Cet article est extrait de l'ouvrage Larousse « Dictionnaire mondial des littératures ».

Écrivain et philosophe français (1588 – 1672).

Philosophe libertin, La Mothe le Vayer fut un membre assidu de l'Académie putéane ; il débuta par deux ouvrages, les Quatre (1630) puis les Cinq Dialogues faits à l'imitation des Anciens (1631), écrits sous le pseudonyme d'Orasius Tubero, qui visaient, dans une intention nettement irreligieuse, à élaborer une « sceptique chrétienne ». Il attaqua le jansénisme naissant dans la Vertu des païens (1641), non sans avoir, de manière très ironique pour qui sait lire entre les lignes, renié certaines propositions de ses Dialogues dans un Petit Discours chrétien de l'immortalité de l'âme (1637).
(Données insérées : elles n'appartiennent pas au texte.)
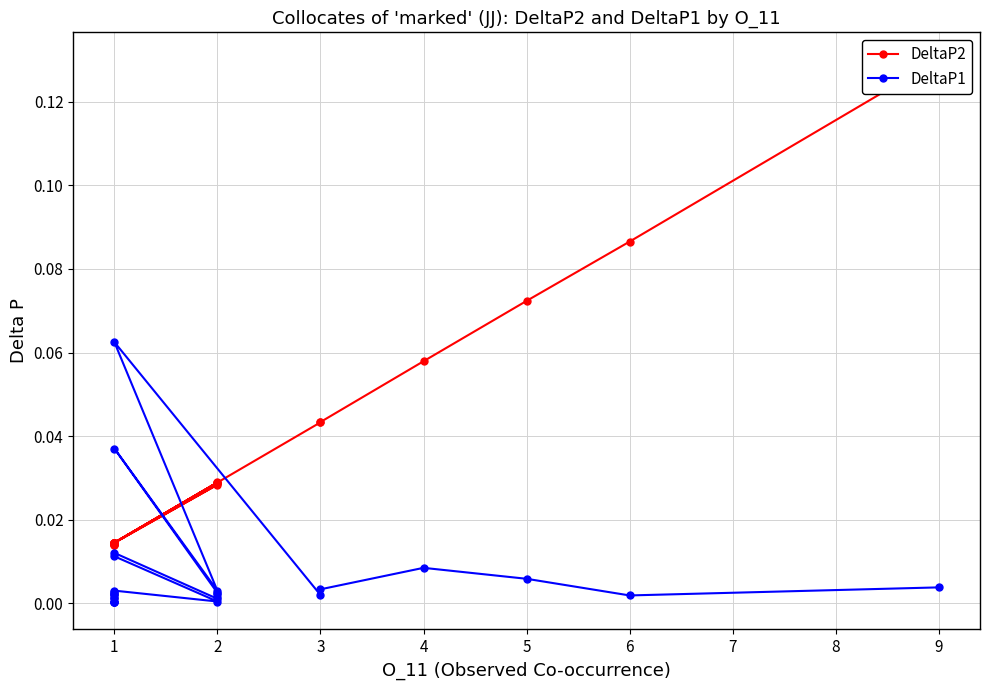

Which series has the largest range (max minus min)?

DeltaP2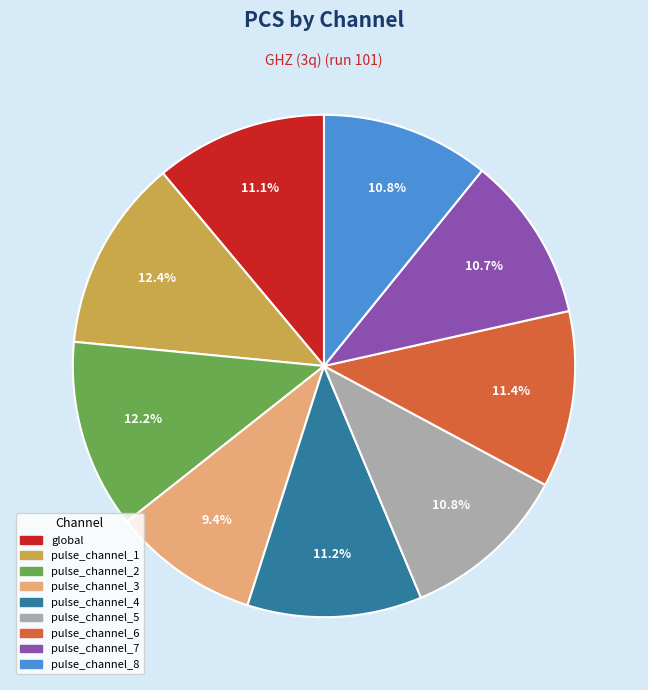

Which category has the smallest portion of the pie?

pulse_channel_3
Auteur d'un Hexameron rustique (1671) qui fut imédiatement mis à l'Index, il fait partie de la Tétrade, cette réunion d'amis « déniaisés » – Diodati, Gassendi et Naudé –, qui oscillent entre un épicurisme athée et un scepticisme achriste, reniant la figure du Christ médiateur. Critiquant Vaugelas et les puristes (Considérations sur l'éloquence française de ce temps, 1637), il devint précepteur du Dauphin, historiographe de France et conseiller d'État. Mais les Petits Traités en forme de lettres (1648-1660), les Soliloques sceptiques (1670) le montrent fidèle au pyrrhonisme.